Our farm in Iowa, painted by my dad.

Aug 30, 2023–More and more I am convinced the secret to life, longevity, health, growth, vibrancy, use of endless descriptive nouns… is simply this: Keep doing stuff.

And not just menial stuff. Although you have to do that. Just as we are–again–purging clutter as we move children along on their own life journeys. In this process, I dug out a painting my dad did in what to me seemed like old age, although he was probably half the age I am now.

The painting is a Grandma Moses-style scene of our growing-up farmstead. The stucco house and red barn sit on a Grant Wood hill, atop a quilt of gravel roads and board fences. It is the only art I have hanging in my house. I hang it not for its beauty, but for what it taught me.

Because before my dad painted anything, he was just a dad. When he announced he was taking a painting class, it made me see him as something else–a person.

In the 1960s, parents were like those grownups in Peanuts cartoons–trombone sounds in the background. They left the house, did mysterious things, and brought home groceries and pants for us to grow into.
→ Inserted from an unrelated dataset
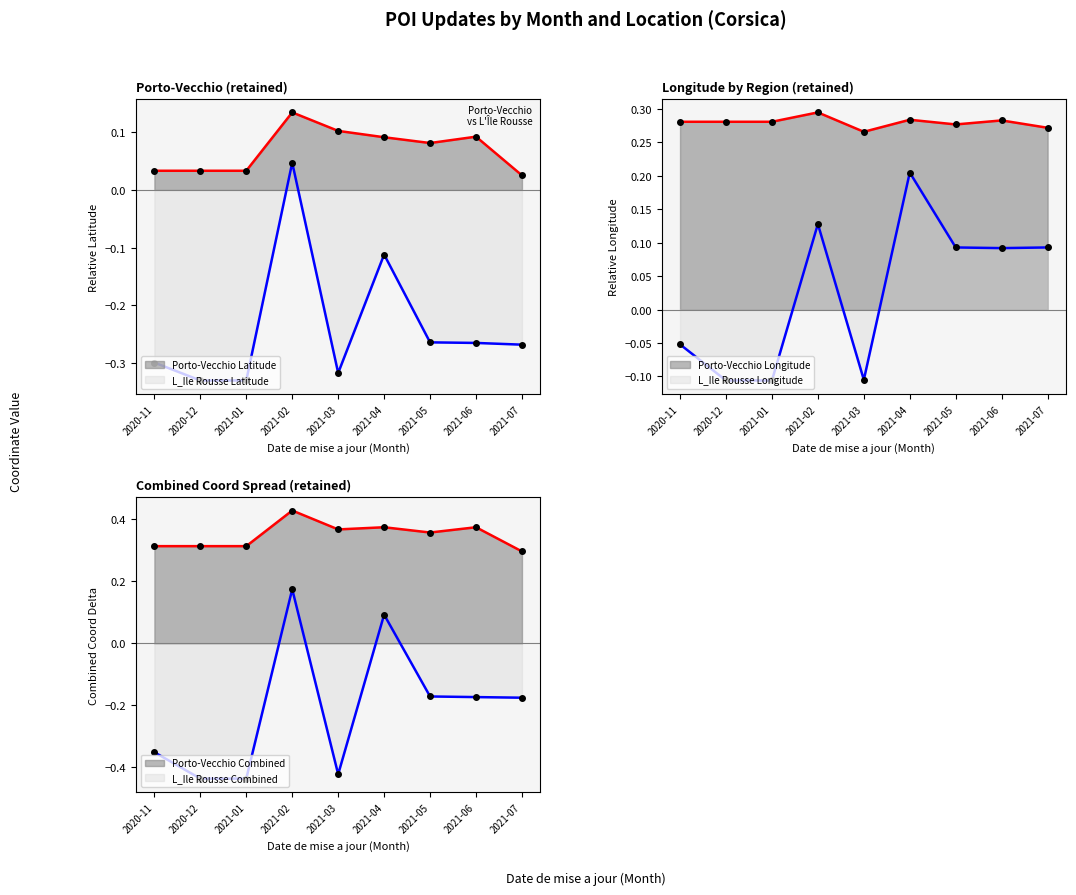

What is the maximum value for L_Ile Rousse Longitude?

0.2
But now, dad didn’t come home every evening. For the next several weeks we watched as this new person in our family dutifully went to art class. We looked on with interest as he brought home sketchbooks filled with his exercises. He really was quite good at drawing, even though he sold TVs for a living.

The culmination of the class was to complete a landscape in oil. He chose to paint our family farm, a fitting subject that perhaps made his foray into the art world more acceptable to the pragmatic neighbors who believed paint was only for putting on barns.
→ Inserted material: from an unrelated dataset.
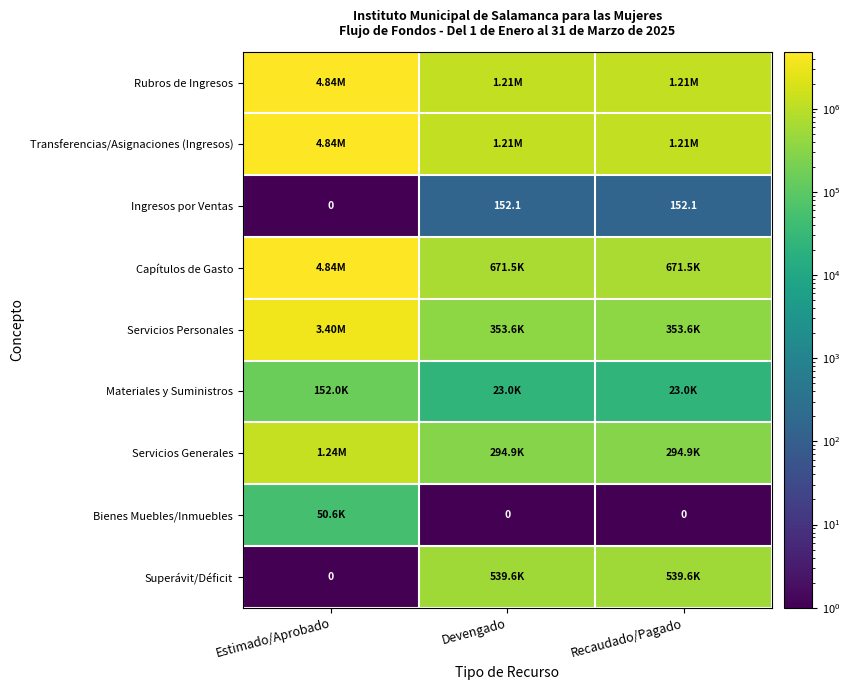

At which category is the sum across all series the highest?

Estimado/Aprobado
When he brought home the finished piece, we were duly impressed. It was a painting that looked like our farm. And it was painted by our dad. The old dog had learned a new trick. Which allowed 10-year-old me to believe that we could learn new things even behond the age of 40.

For 50 years, the painting hung at the farmstead above the Lowry organ, which represented another new skill our dad picked up in middle age. After my parents died and siblings purged a farm-full of memories, that painting was the one artifact I wanted. It now hangs in our living room.

It inspires me to keep “doing stuff.” Stuff like clogging, tapping, and tweeting, learning violin, acting, and writing. Always writing.

So if you have always wanted to learn to dance, or sing, or weld, or write a song, but just haven’t got around to it, consider taking a class. Paint a picture of your house. Paint a picture of yourself. Heck, paint your barn. Do something.

Do it for yourself. And do it for that 10-year-old kid still inside all of us.